Problem details:
Reproduce the part of the WAL compaction page starting with "2. Manual WAL" and going on through "Atomic rename (crash-safe)", word for word.

Source extract:
WAL Compaction and Truncation¶

Managing Write-Ahead Log growth in NornicDB

Last Updated: December 2025

Overview¶

NornicDB's Write-Ahead Log (WAL) supports automatic compaction to prevent unbounded growth. Without compaction, the WAL would grow indefinitely in long-running databases, consuming disk space and slowing recovery.

Problem Solved: WAL grows forever until manual snapshot + delete Solution: Automatic periodic snapshots with WAL truncation

Features¶

1. Automatic Compaction (Recommended)¶

Automatic compaction is the recommended approach for production deployments. Enable it through configuration:

YAML configuration:

database:
  wal_dir: "data/wal"
  wal_sync_mode: "batch"
  wal_snapshot_interval: "1h"       # Create snapshots hourly
  wal_auto_compaction_enabled: true  # Enabled by default
  wal_snapshot_dir: "data/snapshots"

Environment variables:

export NORNICDB_WAL_SNAPSHOT_INTERVAL=1h
export NORNICDB_WAL_AUTO_COMPACTION_ENABLED=true

Behavior:

Snapshots created at configured interval (default: 1 hour)
WAL truncated after each successful snapshot
Failures logged but don't crash the database
Automatic retry on next interval
Old snapshots saved to the snapshot directory as snapshot-<timestamp>.json

2. Manual WAL Truncation¶

For development or special cases, you can trigger truncation manually. Create a snapshot and then truncate the WAL to remove all entries before the snapshot point.

Safety Guarantees:

Atomic rename (crash-safe)
Old WAL remains intact until truncation succeeds
Can retry truncation if it fails
Recovery works from partial truncations

3. Disable Automatic Compaction¶

database:
  wal_auto_compaction_enabled: false

export NORNICDB_WAL_AUTO_COMPACTION_ENABLED=false

4. Retention Settings (Immutable Segments)¶

NornicDB stores WAL as immutable segments with a manifest. You can retain sealed segments for audit/ledger use cases.

Page-level text extractions:

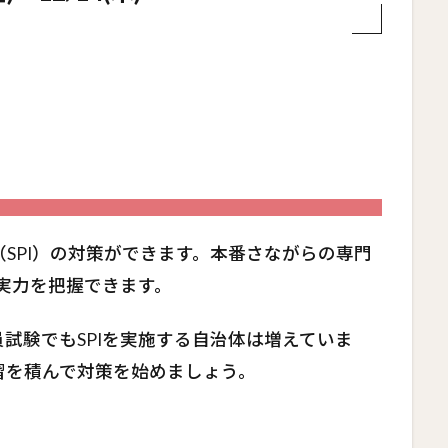
SPI）の対策ができます。本番さながらの専門
実力を把握できます。
試験でもSPIを実施する自治体は増えていま
習を積んで対策を始めましょう。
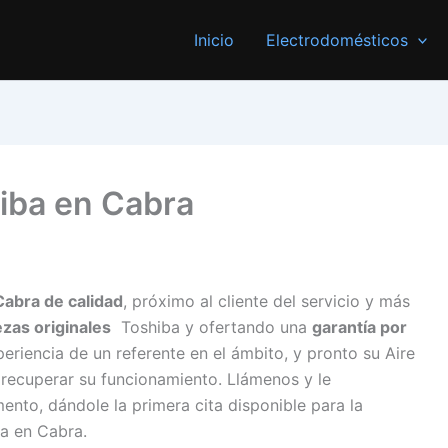
Inicio
Electrodomésticos
hiba en Cabra
Cabra de calidad
, próximo al cliente del servicio y más
ezas originales
Toshiba y ofertando una
garantía por
eriencia de un referente en el ámbito, y pronto su Aire
recuperar su funcionamiento. Llámenos y le
to, dándole la primera cita disponible para la
a en Cabra.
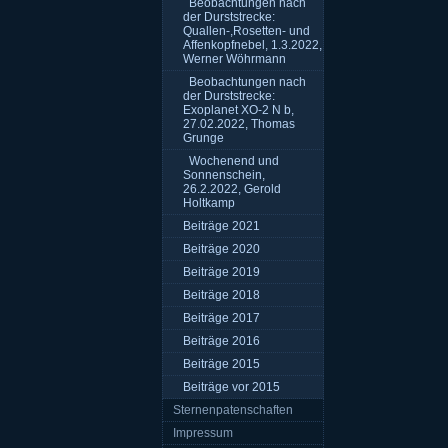
Beobachtungen nach
der Durststrecke:
Quallen-,Rosetten- und
Affenkopfnebel, 1.3.2022,
Werner Wöhrmann
Beobachtungen nach
der Durststrecke:
Exoplanet XO-2 N b,
27.02.2022, Thomas
Grunge
Wochenend und
Sonnenschein,
26.2.2022, Gerold
Holtkamp
Beiträge 2021
Beiträge 2020
Beiträge 2019
Beiträge 2018
Beiträge 2017
Beiträge 2016
Beiträge 2015
Beiträge vor 2015
Sternenpatenschaften
Impressum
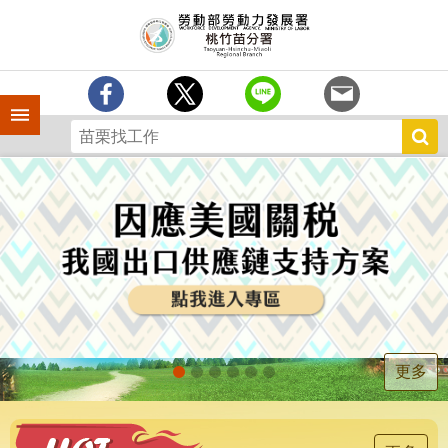
跳到主要內容區塊
分
署
簡
介
手機側欄
訊
息
中
心
業
務
專
區
為
民
服
更多
務
宣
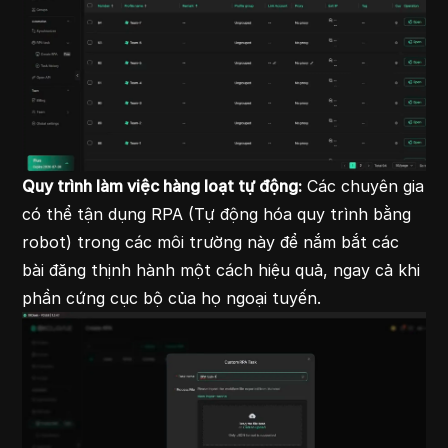
Quy trình làm việc hàng loạt tự động:
Các chuyên gia
có thể tận dụng RPA (Tự động hóa quy trình bằng
robot) trong các môi trường này để nắm bắt các
bài đăng thịnh hành một cách hiệu quả, ngay cả khi
phần cứng cục bộ của họ ngoại tuyến.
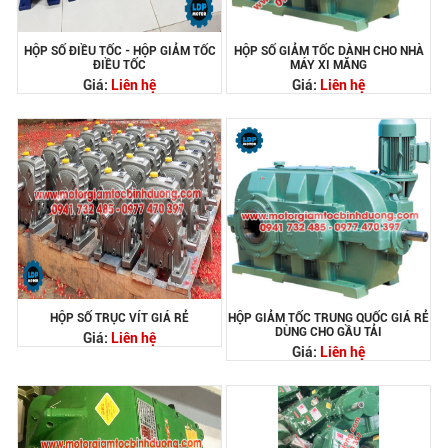
HỘP SỐ ĐIỀU TỐC - HỘP GIẢM TỐC
HỘP SỐ GIẢM TỐC DÀNH CHO NHÀ
ĐIỀU TỐC
MÁY XI MĂNG
Giá:
Liên hệ
Giá:
Liên hệ
HỘP SỐ TRỤC VÍT GIÁ RẺ
HỘP GIẢM TỐC TRUNG QUỐC GIÁ RẺ
DÙNG CHO GẦU TẢI
Giá:
Liên hệ
Giá:
Liên hệ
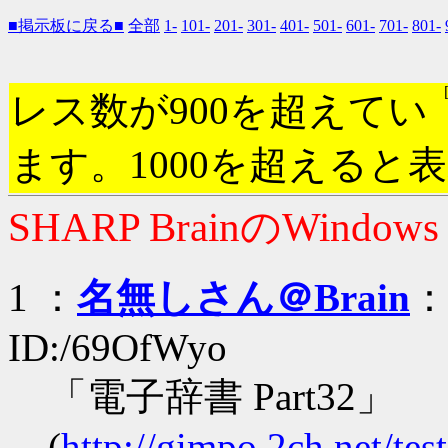
■掲示板に戻る■
全部
1-
101-
201-
301-
401-
501-
601-
701-
801-
レス数が900を超えてい
ます。1000を超えると
SHARP BrainのWindow
1 ：
名無しさん＠Brain
：2
ID:/69OfWyo
「電子辞書 Part32」
(
http://gimpo.2ch.net/te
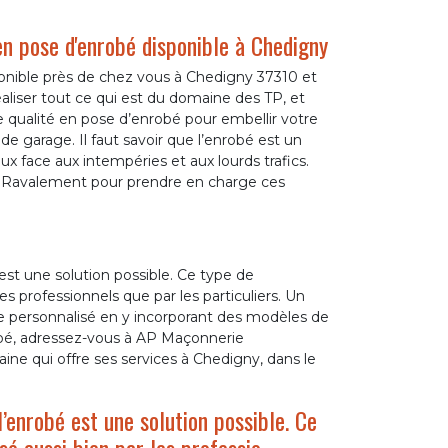
en pose d'enrobé disponible à Chedigny
nible près de chez vous à Chedigny 37310 et
éaliser tout ce qui est du domaine des TP, et
de qualité en pose d’enrobé pour embellir votre
de garage. Il faut savoir que l’enrobé est un
x face aux intempéries et aux lourds trafics.
e Ravalement pour prendre en charge ces
st une solution possible. Ce type de
s professionnels que par les particuliers. Un
re personnalisé en y incorporant des modèles de
obé, adressez-vous à AP Maçonnerie
ne qui offre ses services à Chedigny, dans le
’enrobé est une solution possible. Ce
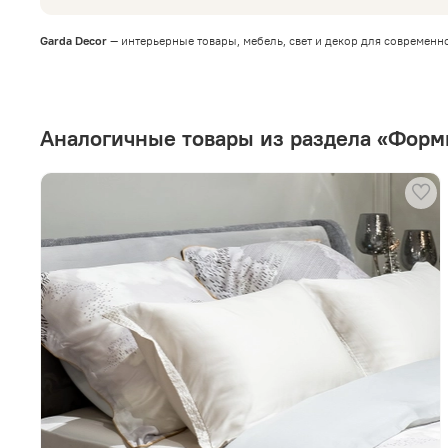
Garda Decor
— интерьерные товары, мебель, свет и декор для современн
Аналогичные товары из раздела «Фор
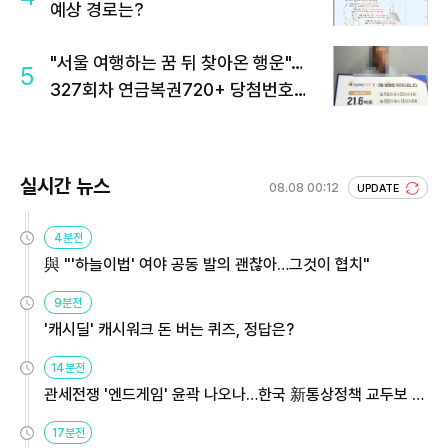
예상 경로는?
"서울 여행하는 꿈 뒤 찾아온 행운"…
5
327회차 연금복권720+ 당첨번호조
회 주목
실시간 뉴스
08.08 00:12
UPDATE
4분전
與 "'하늘이법' 여야 공동 발의 괜찮아…그것이 협치"
9분전
'캐시딜' 캐시워크 돈 버는 퀴즈, 정답은?
14분전
관세전쟁 '엔드게임' 윤곽 나오나…한국 新통상정책 교두보 활
용해야
17분전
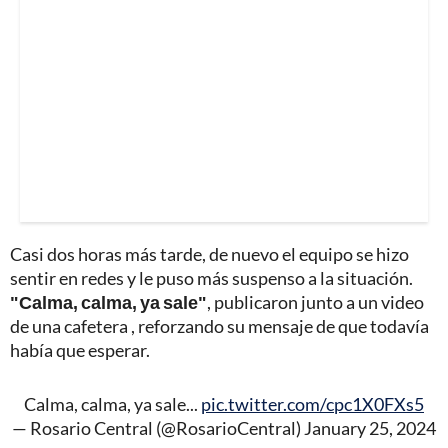
Casi dos horas más tarde, de nuevo el equipo se hizo
sentir en redes y le puso más suspenso a la situación.
"Calma, calma, ya sale"
, publicaron junto a un video
de una cafetera , reforzando su mensaje de que todavía
había que esperar.
Calma, calma, ya sale...
pic.twitter.com/cpc1X0FXs5
— Rosario Central (@RosarioCentral)
January 25, 2024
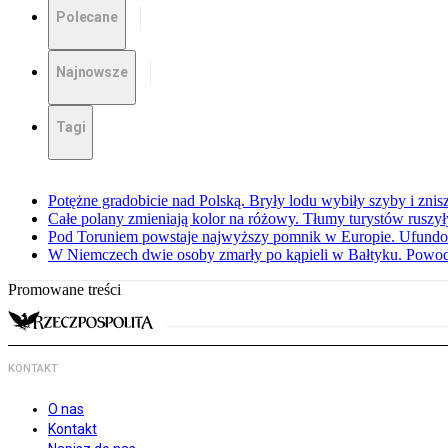
Polecane
Najnowsze
Tagi
Potężne gradobicie nad Polską. Bryły lodu wybiły szyby i znis
Całe polany zmieniają kolor na różowy. Tłumy turystów ruszy
Pod Toruniem powstaje najwyższy pomnik w Europie. Ufundow
W Niemczech dwie osoby zmarły po kąpieli w Bałtyku. Powod
Promowane treści
KONTAKT
O nas
Kontakt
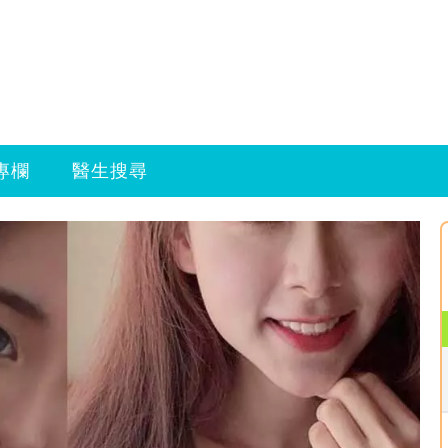
專欄
醫生搜尋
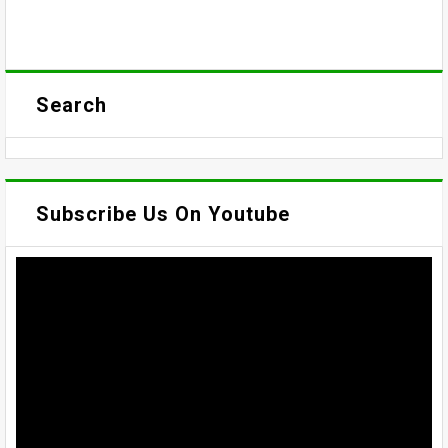
Search
Subscribe Us On Youtube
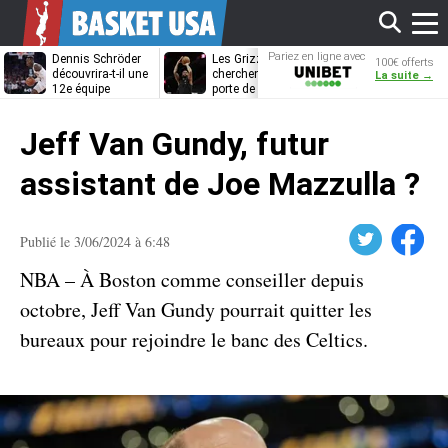
Affi
Pariez en ligne avec
Dennis Schröder
Les Grizzlies
Dwane Casey
100€ offerts
Unibet
découvrira-t-il une
cherchent déjà une
bientôt coach
La suite →
12e équipe
porte de sortie
Rome ?
différente ?
pour D’Angelo
le
Russell
Jeff Van Gundy, futur
men
assistant de Joe Mazzulla ?
Twitter
Facebook
Publié le 3/06/2024 à 6:48
NBA – À Boston comme conseiller depuis
octobre, Jeff Van Gundy pourrait quitter les
bureaux pour rejoindre le banc des Celtics.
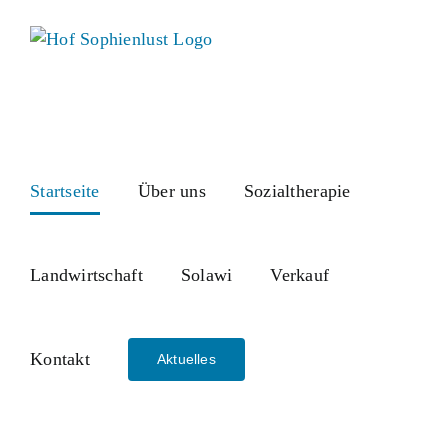
Skip
to
content
Startseite
Über uns
Sozialtherapie
Landwirtschaft
Solawi
Verkauf
Kontakt
Aktuelles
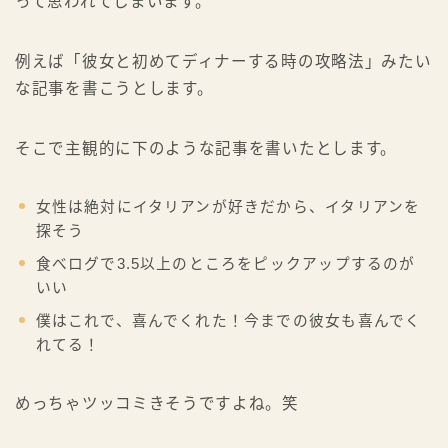
って思われてしまいます。
例えば「彼女と初めてディナーする時の攻略法」みたい
な記事を書こうとします。
そこで主観的に下のような記事を書いたとします。
女性は絶対にイタリアンが好きだから、イタリアンを
探そう
食べログで3.5以上のところをピックアップするのが
いい
僕はこれで、喜んでくれた！今までの彼女も喜んでく
れてる！
めっちゃツッコミきそうですよね。笑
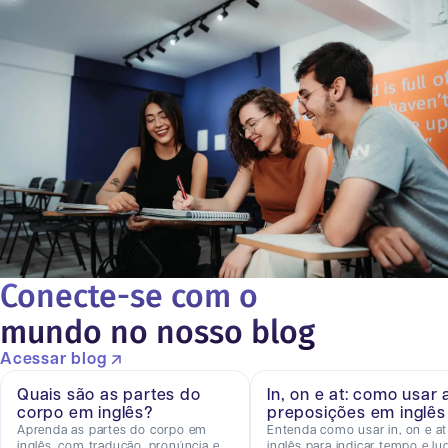
Conecte-se com o
mundo no nosso blog
Acessar blog
Quais são as partes do
In, on e at: como usar 
corpo em inglês?
preposições em inglês
Aprenda as partes do corpo em
Entenda como usar in, on e a
inglês, com tradução, pronúncia e
inglês para indicar tempo e lug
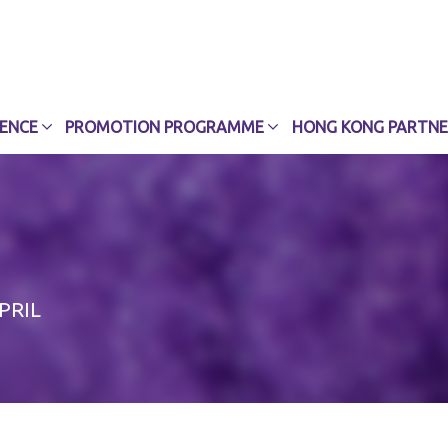
CENCE
PROMOTION PROGRAMME
HONG KONG PARTNE
PRIL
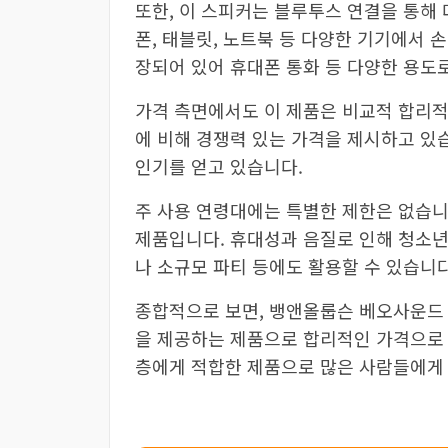
또한, 이 스피커는 블루투스 연결을 통해
폰, 태블릿, 노트북 등 다양한 기기에서 
장되어 있어 휴대폰 통화 등 다양한 용도로
가격 측면에서도 이 제품은 비교적 합리적
에 비해 경쟁력 있는 가격을 제시하고 있
인기를 얻고 있습니다.
주 사용 연령대에는 특별한 제한은 없습니
제품입니다. 휴대성과 음질로 인해 청소년
나 소규모 파티 등에도 활용할 수 있습니다
종합적으로 보면, 뱅앤올룹슨 베오사운드 
을 제공하는 제품으로 합리적인 가격으로 
층에게 적합한 제품으로 많은 사람들에게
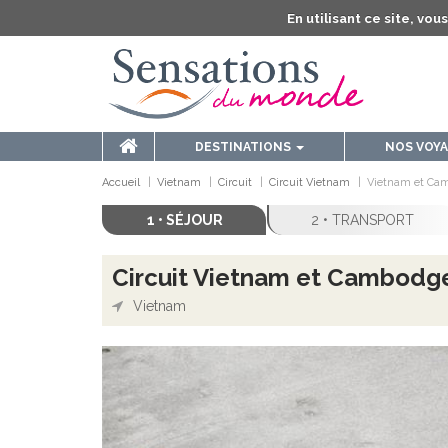
En utilisant ce site, vo
DESTINATIONS
NOS VOY
Accueil
Vietnam
Circuit
Circuit Vietnam
Vietnam et Cam
1 • SÉJOUR
2 • TRANSPORT
Circuit Vietnam et Cambodge,
Vietnam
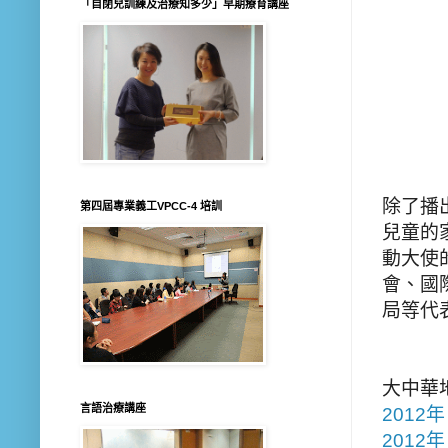
「自閉兒訓練及治療知多少」早期療育講座
除了播
第四屆專業義工VPCC-4 培訓
兒童的
動大使
會
、
國
局等代
大中華
言語治療講座
2012年
2012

Solution:
2. Manual WAL Truncation¶

For development or special cases, you can trigger truncation manually. Create a snapshot and then truncate the WAL to remove all entries before the snapshot point.

Safety Guarantees:

Atomic rename (crash-safe)